Isn’t “I was wrong” the message of conversion our churches preach every week? (You can be something different than you were before.)  Isn’t this the faith our faith requires?  (Trust me, God says, I love you with an everlasting love.)  Isn’t this the discipleship our ministers demand? (Like a student who moves from addition to algebra, you should always be growing into new ideas.)

Murray Richmond was a Presbyterian minister who preached against homosexuality… until he changed his mind.  This article is the story of his conversion from condemning the gay community to… well, discipleship.

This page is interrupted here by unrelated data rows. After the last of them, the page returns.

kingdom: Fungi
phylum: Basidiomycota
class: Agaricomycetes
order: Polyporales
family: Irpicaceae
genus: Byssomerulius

If you’re a Christian and you’re conflicted because you’re attracted to people with genitals like yours, this article is a must read.  “I was wrong” will give you hope.

If you’re a Christian and you’re trying to decide how to relate to gay people, this article is a must read.  “I was wrong” will give you perspective.

If you’re gay and you’re curious (or cynical or skeptical) about Christians and the ridiculous (or hurtful or hateful) things they sometimes say, this article is a must read.  “I was wrong” may help restore your faith.